I have all the relationships from this table flattened into another table, e.g. if there were three records in a single hierarchy of grandparent, parent, grandchild, there would be 3 records:
**ANCESTOR, DESCENDANT**
grantparent, parent
grandparent, grandchild
parent, grandchild
Rather than execute a hierarchical query to determine that the grandchild is a descendant of the grandparent I can simply check for the existence of a (grandparent, grandchild) record in this flattened table.
My question is, using this flattened table, how can I most efficiently return all records which are between two nodes.

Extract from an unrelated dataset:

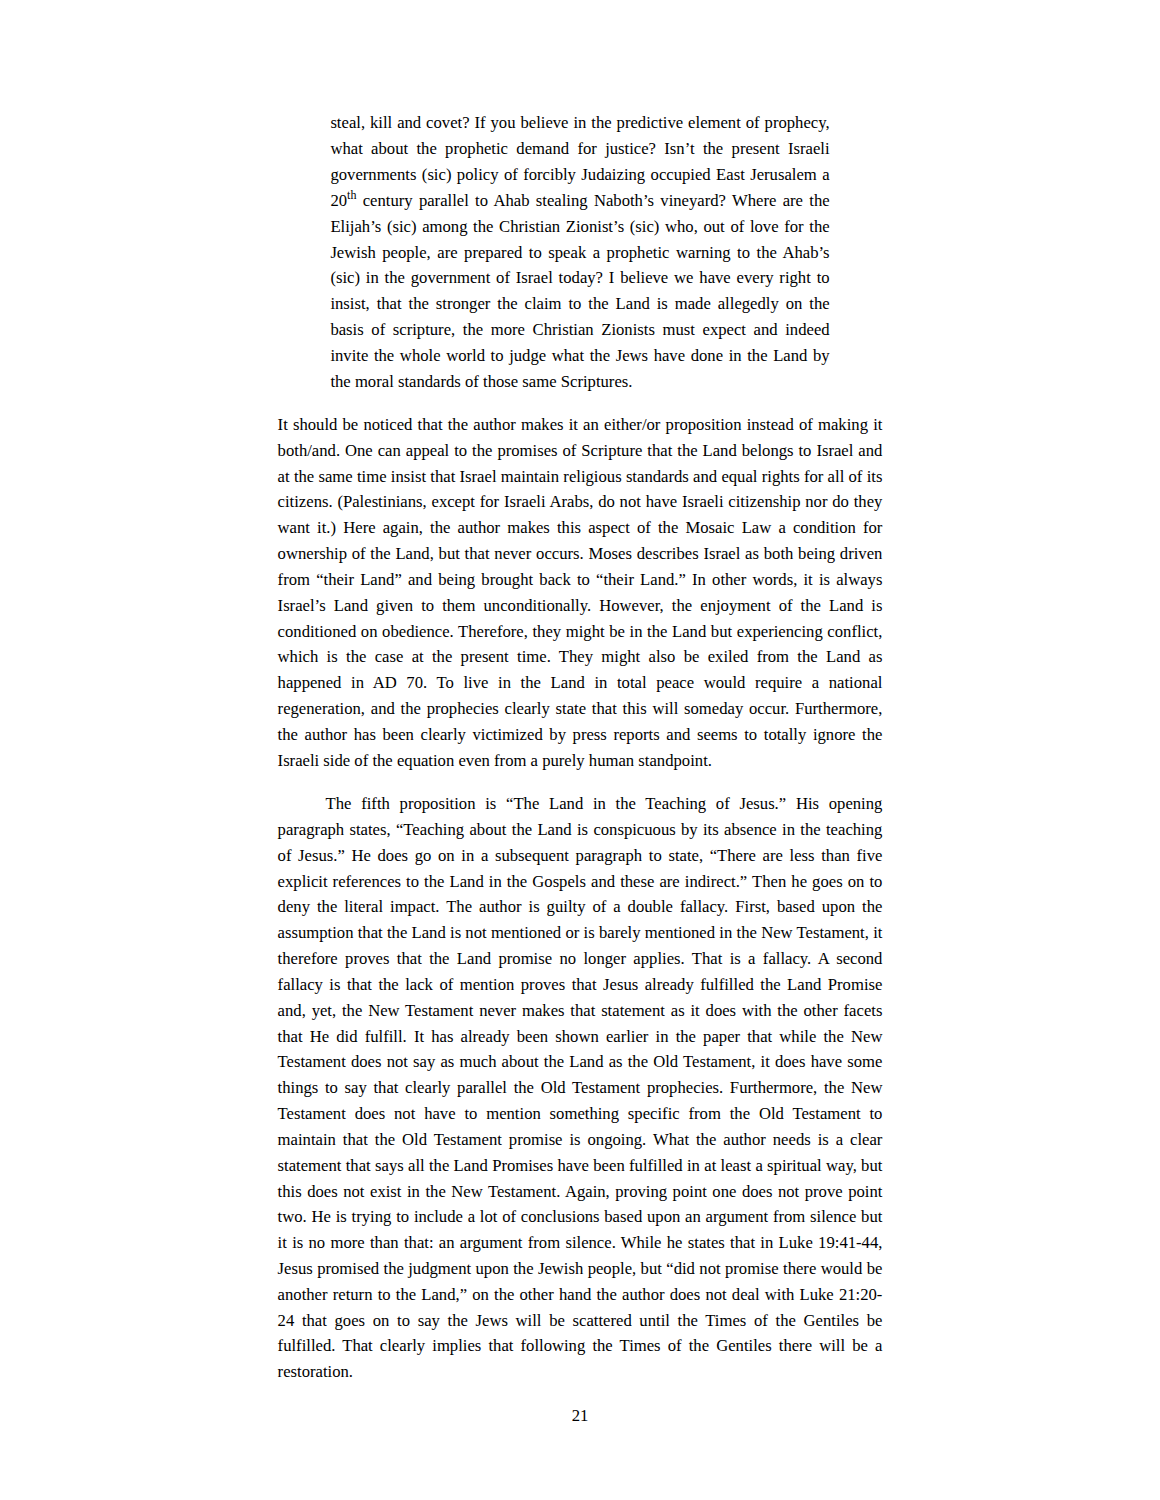steal, kill and covet? If you believe in the predictive element of prophecy, what about the prophetic demand for justice? Isn’t the present Israeli governments (sic) policy of forcibly Judaizing occupied East Jerusalem a 20th century parallel to Ahab stealing Naboth’s vineyard? Where are the Elijah’s (sic) among the Christian Zionist’s (sic) who, out of love for the Jewish people, are prepared to speak a prophetic warning to the Ahab’s (sic) in the government of Israel today? I believe we have every right to insist, that the stronger the claim to the Land is made allegedly on the basis of scripture, the more Christian Zionists must expect and indeed invite the whole world to judge what the Jews have done in the Land by the moral standards of those same Scriptures.
It should be noticed that the author makes it an either/or proposition instead of making it both/and. One can appeal to the promises of Scripture that the Land belongs to Israel and at the same time insist that Israel maintain religious standards and equal rights for all of its citizens. (Palestinians, except for Israeli Arabs, do not have Israeli citizenship nor do they want it.) Here again, the author makes this aspect of the Mosaic Law a condition for ownership of the Land, but that never occurs. Moses describes Israel as both being driven from “their Land” and being brought back to “their Land.” In other words, it is always Israel’s Land given to them unconditionally. However, the enjoyment of the Land is conditioned on obedience. Therefore, they might be in the Land but experiencing conflict, which is the case at the present time. They might also be exiled from the Land as happened in AD 70. To live in the Land in total peace would require a national regeneration, and the prophecies clearly state that this will someday occur. Furthermore, the author has been clearly victimized by press reports and seems to totally ignore the Israeli side of the equation even from a purely human standpoint.
The fifth proposition is “The Land in the Teaching of Jesus.” His opening paragraph states, “Teaching about the Land is conspicuous by its absence in the teaching of Jesus.” He does go on in a subsequent paragraph to state, “There are less than five explicit references to the Land in the Gospels and these are indirect.” Then he goes on to deny the literal impact. The author is guilty of a double fallacy. First, based upon the assumption that the Land is not mentioned or is barely mentioned in the New Testament, it therefore proves that the Land promise no longer applies. That is a fallacy. A second fallacy is that the lack of mention proves that Jesus already fulfilled the Land Promise and, yet, the New Testament never makes that statement as it does with the other facets that He did fulfill. It has already been shown earlier in the paper that while the New Testament does not say as much about the Land as the Old Testament, it does have some things to say that clearly parallel the Old Testament prophecies. Furthermore, the New Testament does not have to mention something specific from the Old Testament to maintain that the Old Testament promise is ongoing. What the author needs is a clear statement that says all the Land Promises have been fulfilled in at least a spiritual way, but this does not exist in the New Testament. Again, proving point one does not prove point two. He is trying to include a lot of conclusions based upon an argument from silence but it is no more than that: an argument from silence. While he states that in Luke 19:41-44, Jesus promised the judgment upon the Jewish people, but “did not promise there would be another return to the Land,” on the other hand the author does not deal with Luke 21:20-24 that goes on to say the Jews will be scattered until the Times of the Gentiles be fulfilled. That clearly implies that following the Times of the Gentiles there will be a restoration.
21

Using the example, with grandparent and grandchild as my parameters, how can I get back the (grandparent, parent) record.
I do not want to use a hierarchical query to solve this... I'm wondering if it's possible to do this without any joins.
Solution
SELECT *
FROM mytable
WHERE descendant = @descendant
AND hops <
(
SELECT hops
FROM mytable
WHERE descendant = @descendant
AND ancestor = @ancestor
)
This will automatically take care of cases when @ancestor is not really a @descendant's ancestor.
Create an index on (descendant, hops) for this to work fast.
OTHER TIPS
Try:
select h1.descendant intermediate_node
from hierarchy h0
join hierarchy h1
on h0.ancestor = h1.ancestor
and h0.hops > h1.hops -- redundant condition, but may improve performance
join hierarchy h2
on h1.ancestor = h2.ancestor
and h0.descendant = h2.descendant
where h0.ancestor = :ancestor and h0.descendant = :descendant
SELECT
distinct ancestor
FROM
hierarchy
WHERE descendant = :1 AND
ancestor IN (
SELECT
distinct descendant
FROM
hierarchy WHERE ancestor = :2
)